Nie jestem zadowolony z Winobrania. Podobno radni przeznaczyli w tym roku na tą imprezę 500 tys. PLN. Sorry- ale za taką kasę można mieć festiwal na światowym poziomie. A tak- no cóż, obserwuję nie odpowiadające mi gusty muzyczne obecnej władzy organizującej imprezę, która jak widzę ma bardziej masowe gusty.

Są w Polsce fajne festiwale muzyczne na które przyjeżdża po kilkanaście- kilkadziesiąt tysięcy ludzi z całego kraju. Sam jeżdżę na Reggaeland do Płocka, Ostróda Reggae Festiwal, Summerjam w Kolonii. Nie wspomnę o europejskich mega imprezach w rodzaju ściągającego milionową publikę londyńskiego Notting Hill Carnival organizowanego przez tamtejszą społeczność karaibską.

Wszystkie te imprezy mają jeden mianownik- są stworzone przez ludzi, nie przez polityków. Są bardziej autentyczne. I chyba bez porównania bardziej wielokulturowe.

Winobranie jest imprezą wciąż zbyt sztuczną, tworzoną zbyt odgórnie. Jest imprezą jednej, przewidywalnej i już znanej kultury muzycznej. To wielki festyn, wielki jarmark. Tylko czemu taki drogi? Te pieniądze winny się zwrócić, taka impreza za tyle pieniędzy powinna przyciągnąć do miasta kilkadziesiąt tysięcy fanów, mieszkających na gigantycznym polu namiotowym.

Tymczasem- na co idą te pieniądze? Jakieś reggae, ale takiego reggae słuchają rodzice mojego kolegi Marcela, a on sam już tworzy współcześniejsze, taneczne ragga. Polski hip-hop i polski rap. To jest. Istnieje. Bardzo fajnie że chociaż w tym gatunku zrobiono cały festiwal w mieście gdzie nie dzieje się nic takiego. Może choć on przyciągnie przyjezdnych- jest to krok w dobrą stronę.
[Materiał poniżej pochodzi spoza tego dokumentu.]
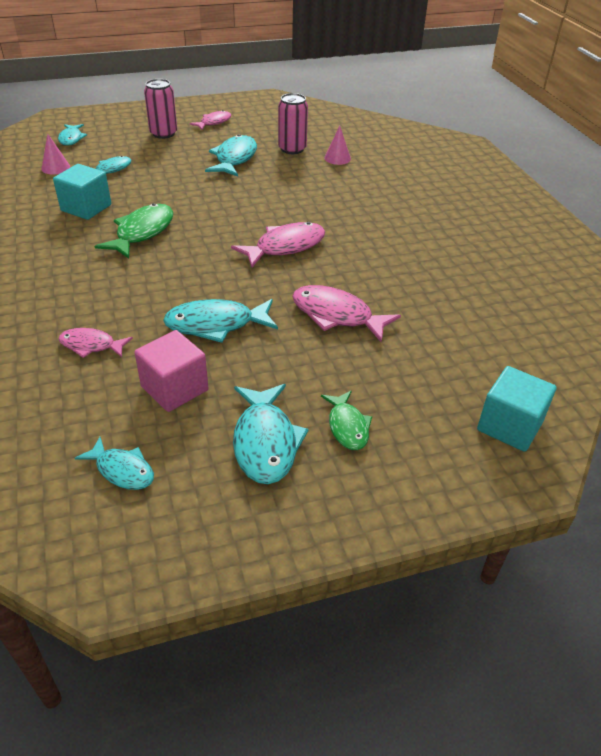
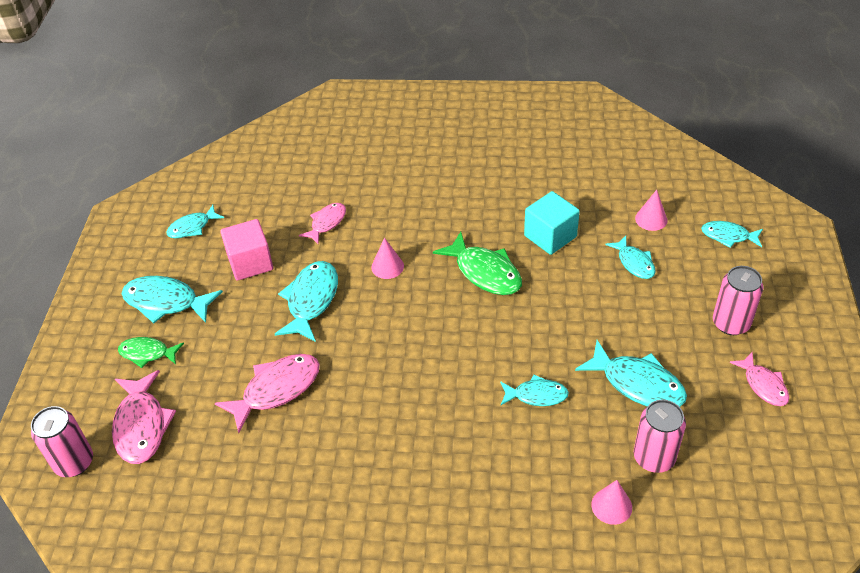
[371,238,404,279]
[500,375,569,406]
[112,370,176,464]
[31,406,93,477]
Ale jak popatrzymy w portale społecznościowe, czego słuchają młodzi ludzie i co jest dziś grane w klubach, to będzie to raczej dancehall, ewentualnie dubstep, grime i d’n’b. Pamiętam w zeszłym roku bodajże scena dla młodych była pod palmiarnią. Plątały się tam tylko pojedyncze osoby. Totalny niewypał  imprezowy- być może dystans ok. 1,5 kilometra od reszty imprezy to za daleko?.

We wrześniu 2009 brałem udział w polskim pochodzie karnawałowym. Na Ząbkowskiej w Warszawie. Tydzień wcześniej brałem udział w tonącym w rytmach muzyki soca karnawale Notting Hill w Londynie, i świetnie się bawiłem do dancehallu, do soca, do dubu, grime’u i dubstepu. Zielona Góra? W tym roku chyba sobie podaruję.